A caccia del Nobel
Banana Yoshimoto è scrittrice molto ambiziosa (ridendo e scherzando – ma non troppo – affermava di ambire al Nobel) e certamente la levità delle sue intuizioni e delle sue figure retoriche, lo stile morbido che riprende una voce soffusa e in un’aria di sogno, accarezzano sempre la mente del lettore, il quale avvede anche, tuttavia, alcuni momenti forzati e banali.
Se è vero che Kitchen, opera d’esordio, nella vicissitudini di una famiglia diversa e alternativa negli anni ’90, marcava una storia delicata con una nota briosa, talvolta Yoshimoto, pur di affrontare temi sempre a lei cari e profondi, come la morte l’amicizia e la vita adulta, smarrisce l’intuito felice ma sommesso delle opere giovanili. Vero è che il suo stile rarefatto e quasi onirico permane con tenace costanza, sì da indirizzare un dialogo premuroso con il lettore.
Sopravvivere
“Un leggero problema alla vista e le circostanze stesse della mia nascita, avvenuta quando mia madre era già in là con gli anni e in condizioni di salute piuttosto precarie, hanno avuto effetti devastanti sul mio carattere, per natura estremamente sensibile.

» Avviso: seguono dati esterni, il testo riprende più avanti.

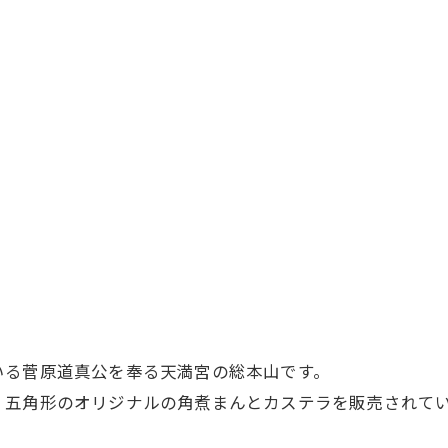
いる菅原道真公を奉る天満宮の総本山です。
、五角形のオリジナルの角煮まんとカステラを販売されて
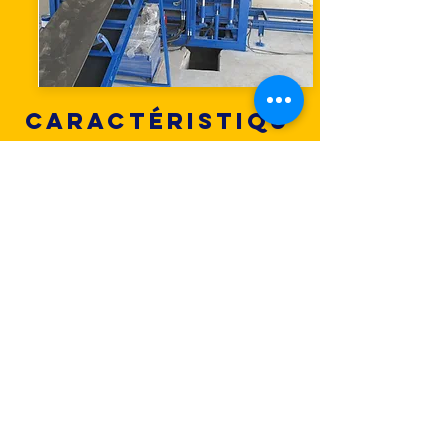
Caractéristiqu
es techniques
du convoyeur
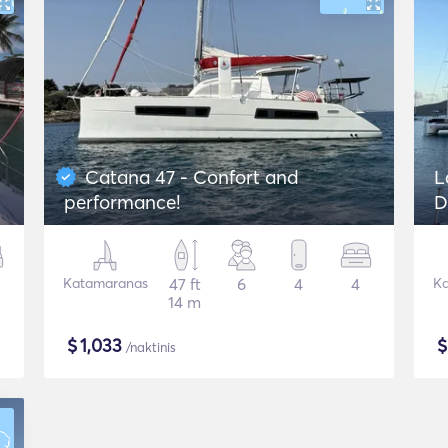
Catana 47 - Confort and
L
performance!
D
Katamaranas
47 ft
6
4
4
Ka
14 m
$
1,033
/naktinis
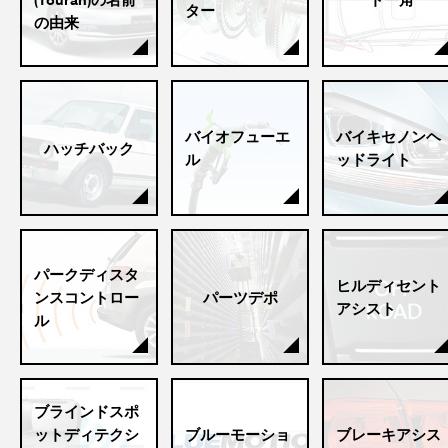
ター
の由来
バイオフューエ
バイキセノンヘ
ハッチバック
ル
ッドライト
パークディスタ
ヒルディセント
ンスコントロー
パーツデポ
アシスト
ル
ブラインドスポ
ットディテクシ
ブルーモーショ
ブレーキアシス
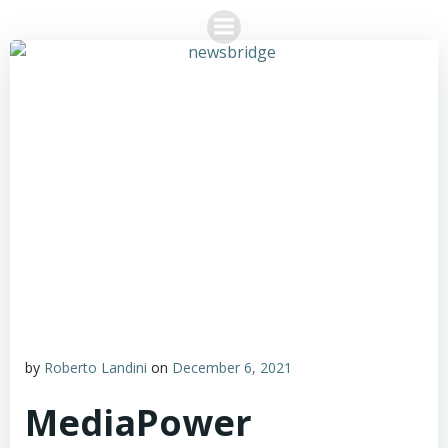
Skip
to
content
by
Roberto Landini
on
December 6, 2021
MediaPower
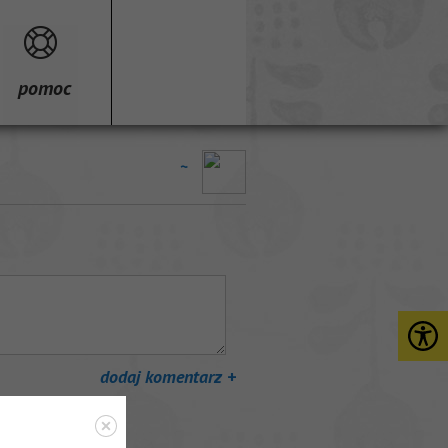
pomoc
~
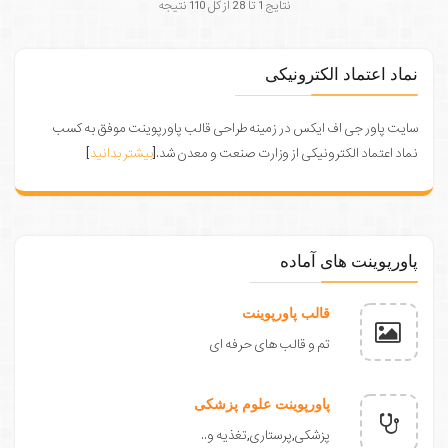
نتایج 1 تا 28 از کل 110 نتیجه
نماد اعتماد الکترونیکی
سایت پاور جی اف ایکس در زمینه طراحی قالب پاورپوینت موفق به کسب
نماد اعتماد الکترونیکی از وزارت صنعت و معدن شد.[
بیشتر بدانید
]
پاورپوینت های آماده
قالب پاورپوینت
تم و قالب های حرفه ای
پاورپوینت علوم پزشکی
پزشکی,پرستاری,تغذیه و..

Mia madre era una donna di indole affettuosa e solare ma piuttosto gracile, e dopo avermi partorito riuscì a occuparsi di me solo con molta difficoltà.
Da quella situazione sono uscita interiorizzando una strana combinazione di faccia tosta e delicatezza, miste alla giusta dose di indifferenza verso le opinioni altrui e alla capacità di intuire gli stati d’animo delle persone.
Fu questa particolare attitudine a consentirmi di sopravvivere all’infanzia, un’attitudine che conservo tuttora.”
Questo mini saggio (“Che significa diventare adulti?“, Feltrinelli Ed.) dimostra, senza i suoi tipici escamotage narrativi, una lucidità di pensiero rassicurante e malinconica, nello sforzo di narrare con garbo sé stessa. Opera ibrida e con piccoli simpatici disegni a ogni fine paragrafo, sembra di assorbire Rupi Kaur che si cimenta con la prosa – ma il paragone, almeno per chi ama la poesia, non è molto gentile. Ora Yoshimoto è inevitabilmente adulta e assai gradevole, ma non più sorprendente.